Er will sie auf den Arm nehmen und macht sich ein bisschen über sie lustig. Doch gleichzeitig wirkt er auch leicht gekränkt. Er möchte nicht glauben, dass sie ihn angerufen hat, weil sie müde ist, denkt sie und muss schmunzeln. »Du weißt ja, wie ich bin, wenn ich müde werde«, witzelt sie. »Dann habe ich mich nicht mehr im Griff.« Sie hört ein Geräusch im Hintergrund, vielleicht eine Stimme, eine Frauenstimme. »Ist da jemand?«, fragt sie wieder, und diesmal meint sie es ernst.

Eine lange Pause. Dann wieder die gedämpfte Stimme. Vielleicht hat er ja das Radio oder den Fernseher an. Im nächsten Moment herrscht Stille.

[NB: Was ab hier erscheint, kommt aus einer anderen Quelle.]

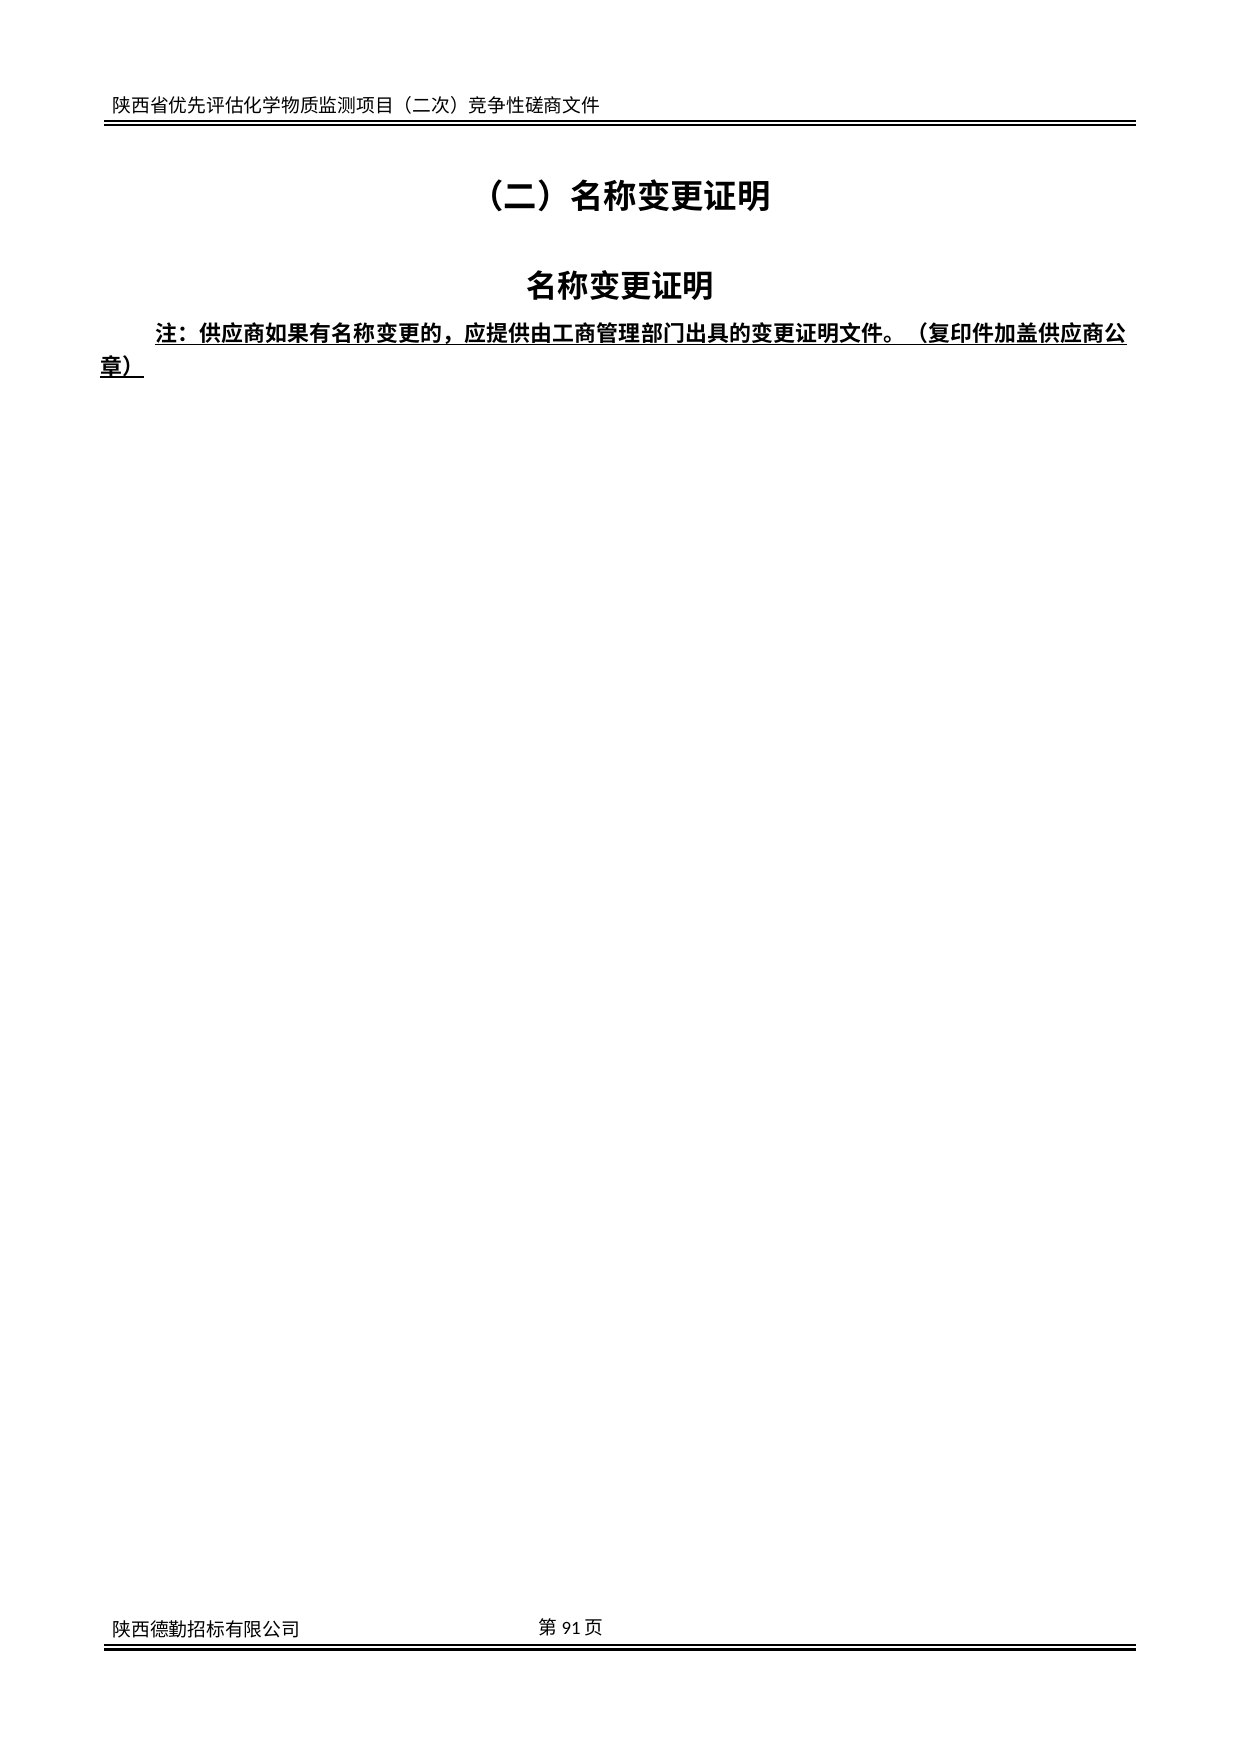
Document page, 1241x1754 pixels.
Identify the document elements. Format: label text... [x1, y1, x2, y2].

text 名称变更证明 [112, 251, 1128, 316]
text 注：供应商如果有名称变更的，应提供由工商管理部门出具的变更证明文件。（复印件加盖供应商公章） [100, 316, 1128, 381]
text （二）名称变更证明 [112, 162, 1128, 227]
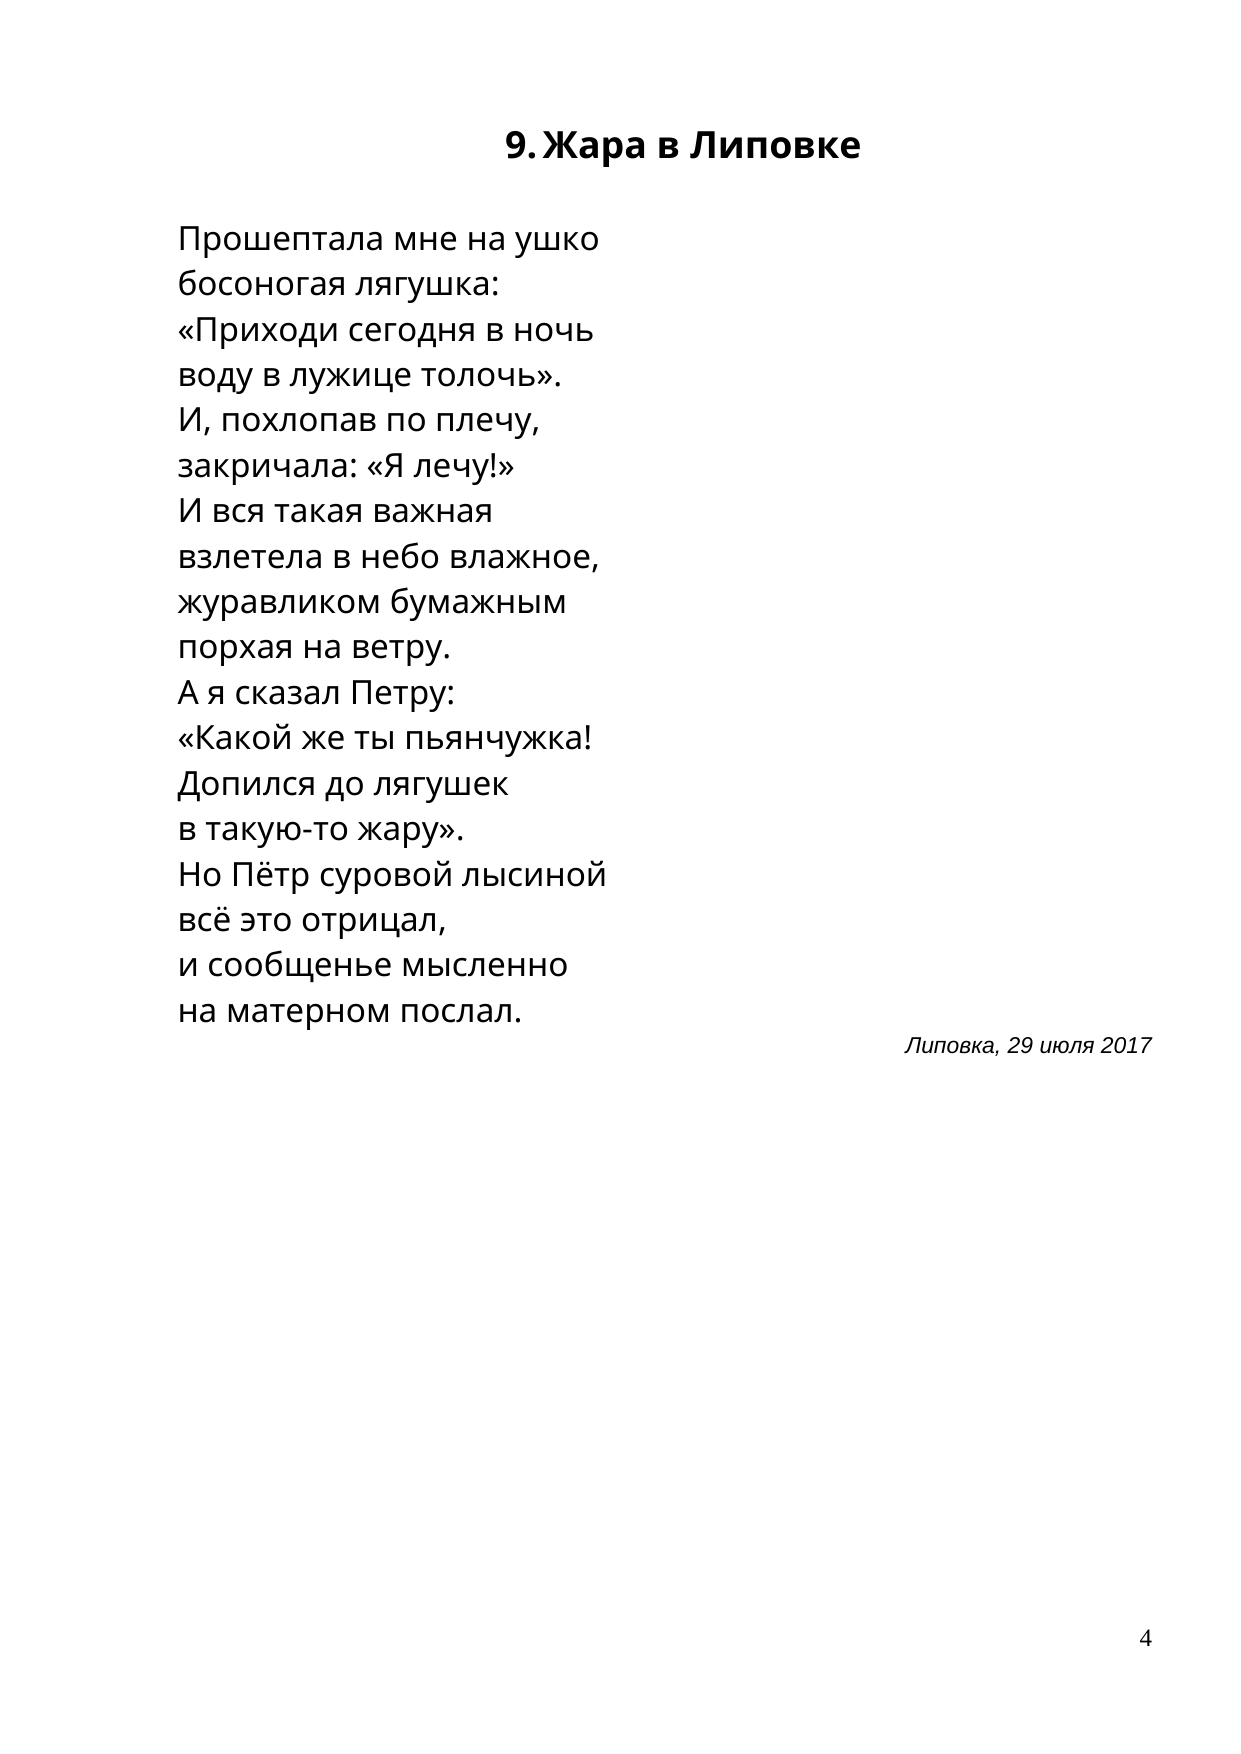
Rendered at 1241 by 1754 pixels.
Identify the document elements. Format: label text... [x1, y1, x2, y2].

list Жара в Липовке [215, 118, 1152, 169]
text Липовка, 29 июля 2017 [177, 1032, 1152, 1058]
text Прошептала мне на ушко босоногая лягушка: «Приходи сегодня в ночь воду в лужице толочь». И, похлопав по плечу, закричала: «Я лечу!» И вся такая важная взлетела в небо влажное, журавликом бумажным порхая на ветру. А я сказал Петру: «Какой же ты пьянчужка! Допился до лягушек в такую-то жару». Но Пётр суровой лысиной всё это отрицал, и сообщенье мысленно на матерном послал. [177, 214, 1152, 1032]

»Benton?«, sagt sie. »Bist du noch dran? Verdammt!«, murmelt sie. »Verdammt!« Sie legt auf.

35

Im Publix-Supermarkt an der Hollywood Plaza ist viel los. Edgar Allan Pogue schlendert mit seinen Einkaufstüten aus Plastik über den Parkplatz und sieht sich dabei nach allen Seiten nach Leuten um, denen er möglicherweise aufgefallen sein könnte. Aber da ist niemand. Und wenn da doch jemand wäre, würde es auch keine Rolle spielen, denn wie immer wird sich kein Mensch an ihn erinnern oder einen Gedanken an ihn verschwenden. Außerdem tut er doch nur das Richtige. Er erweist der Welt einen Gefallen, sagt er sich, als er am Rand der Lichtkegel der hohen Laternen auf dem Parkplatz weitergeht. Er hält sich im Schatten und schreitet rasch, aber nicht hastig aus.